Therium conducted nine funding rounds for the case, during which third-party investors repeatedly assessed its merits, said Elisabeth Mason, co-lead plaintiffs’ attorney at 4-5 Gray’s Inn Square.

The case cost more than $20 million, including attorneys and researchers in eight jurisdictions, she said.

“Investors do not invest lightly in such matters,” she said.

Therium said it would continue to fund efforts to enforce the sentence. He declined to provide details.


The heirs gave notice of their intention to start arbitration in 2017 in Spain and initially sought $32.2 billion in compensation, according to the statement of award.

MalaysiaThe company’s first response came in 2019 when then-Attorney General Tommy Thomas offered to resume annual payments and pay 48,000 ringgit ($10,800) in arrears and interest if the arbitration was abandoned.

Thomas said the demands were ‘absurd and ridiculous’ but made the offer after colleagues informed him it was ‘dangerous’ to ignore arbitration because MalaysiaThe company’s foreign assets could be at risk, he wrote in a 2021 memoir.

The heirs rejected Thomas’s offer and the arbitration continued without Malaysiahis participation.

Malaysia successfully challenged the appointment of Gonzalo Stampa as sole arbitrator in a Spanish court last year.

But Stampa argued in his statement of award that the courts lacked jurisdiction to arbitrate and transferred the case to France to make the award – actions that Malaysia said were illegal.

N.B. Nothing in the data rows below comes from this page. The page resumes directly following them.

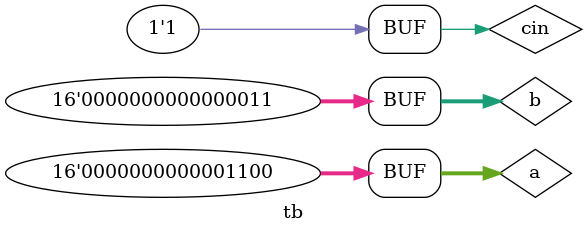
<source format=v>
module tb;
reg [15:0] a,b;
reg cin;
wire [15:0] sum;
wire cout;
 
  c_select16bit uut(.a(a), .b(b),.cin(cin),.s(sum),.cout(cout));
 
initial begin
  $dumpfile("tb.vcd");
  $dumpvars(0,tb);
  a=0; b=0; cin=0;
  #10 a=16'd2; b=16'd2; cin=1'd1;
  #10 a=16'd2; b=16'd4; cin=1'd1;
  #10 a=16'd100; b=16'd0; cin=1'd0;
  #10 a=16'd12; b=16'd3; cin=1'd1;
end
 
initial
  $monitor( "A=%d, B=%d, Cin= %d, Sum=%d, Cout=%d", a,b,cin,sum,cout);
endmodule
</source>
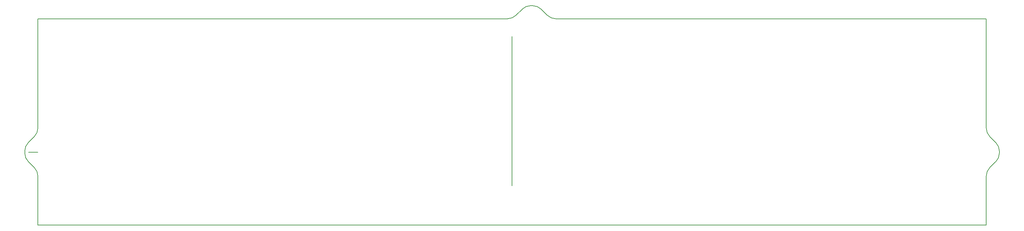
<source format=gm1>
G04 Layer_Color=16711935*
%FSLAX25Y25*%
%MOIN*%
G70*
G01*
G75*
%ADD29C,0.00787*%
%ADD65C,0.00787*%
D29*
X956291Y57906D02*
G03*
X952756Y49370I8535J-8535D01*
G01*
Y97716D02*
G03*
X956291Y89181I12071J0D01*
G01*
X962402Y64016D02*
G03*
X965881Y72417I-8401J8401D01*
G01*
Y74670D02*
G03*
X962402Y83071I-11881J0D01*
G01*
X511701Y211409D02*
G03*
X520236Y207874I8535J8535D01*
G01*
X471890D02*
G03*
X480425Y211409I0J12071D01*
G01*
X505590Y217520D02*
G03*
X497189Y221000I-8401J-8401D01*
G01*
X494937D02*
G03*
X486535Y217520I0J-11881D01*
G01*
X-13126Y72417D02*
G03*
X-9646Y64016I11881J0D01*
G01*
Y83071D02*
G03*
X-13126Y74670I8401J-8401D01*
G01*
X0Y49370D02*
G03*
X-3536Y57906I-12071J0D01*
G01*
Y89181D02*
G03*
X0Y97716I-8535J8535D01*
G01*
Y0D02*
Y49370D01*
Y97716D02*
Y207874D01*
X471890D01*
X520236D02*
X952756D01*
Y97716D02*
Y207874D01*
Y49370D02*
X952756Y49370D01*
Y0D02*
Y49370D01*
X956291Y57906D02*
X962402Y64016D01*
X956291Y89181D02*
X962402Y83071D01*
X965881Y72417D02*
Y74670D01*
X505590Y217520D02*
X511701Y211409D01*
X480425D02*
X486535Y217520D01*
X494937Y221000D02*
X497189D01*
X-13126Y72417D02*
Y74670D01*
X-9646Y64016D02*
X-3536Y57906D01*
X-9646Y83071D02*
X-3536Y89181D01*
X-9252Y73543D02*
X0D01*
X476378Y39567D02*
Y189961D01*
X0Y0D02*
X952756D01*
D65*
X952756Y49370D02*
D03*
M02*

</source>
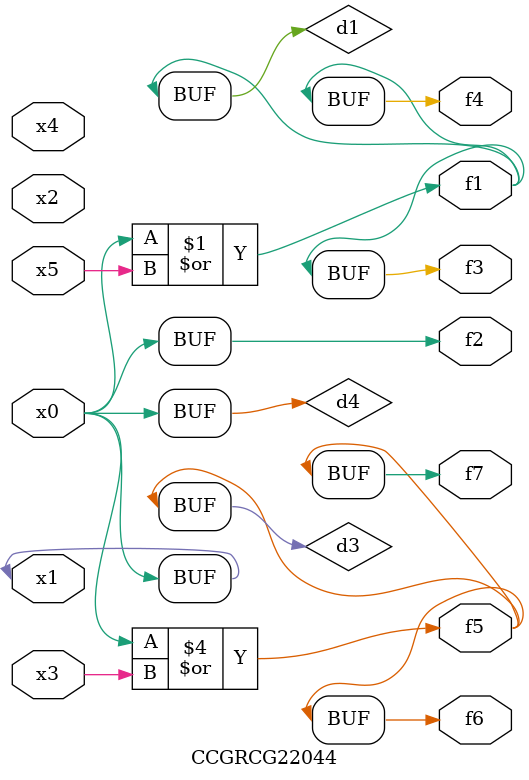
<source format=v>
module CCGRCG22044(
	input x0, x1, x2, x3, x4, x5,
	output f1, f2, f3, f4, f5, f6, f7
);

	wire d1, d2, d3, d4;

	or (d1, x0, x5);
	xnor (d2, x1, x4);
	or (d3, x0, x3);
	buf (d4, x0, x1);
	assign f1 = d1;
	assign f2 = d4;
	assign f3 = d1;
	assign f4 = d1;
	assign f5 = d3;
	assign f6 = d3;
	assign f7 = d3;
endmodule

</source>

Stampa is now facing criminal proceedings in Spain following a complaint filed by Malaysia. He declined to comment to Reuters.

By snubbing arbitration, Malaysia is limited to arguing procedural validity rather than arguing against heirs’ claims, said N. Jansen Calamita, head of investment law and policy at the National University of Singapore.

“It was a risky strategy and ultimately I don’t think it served them well,” he said.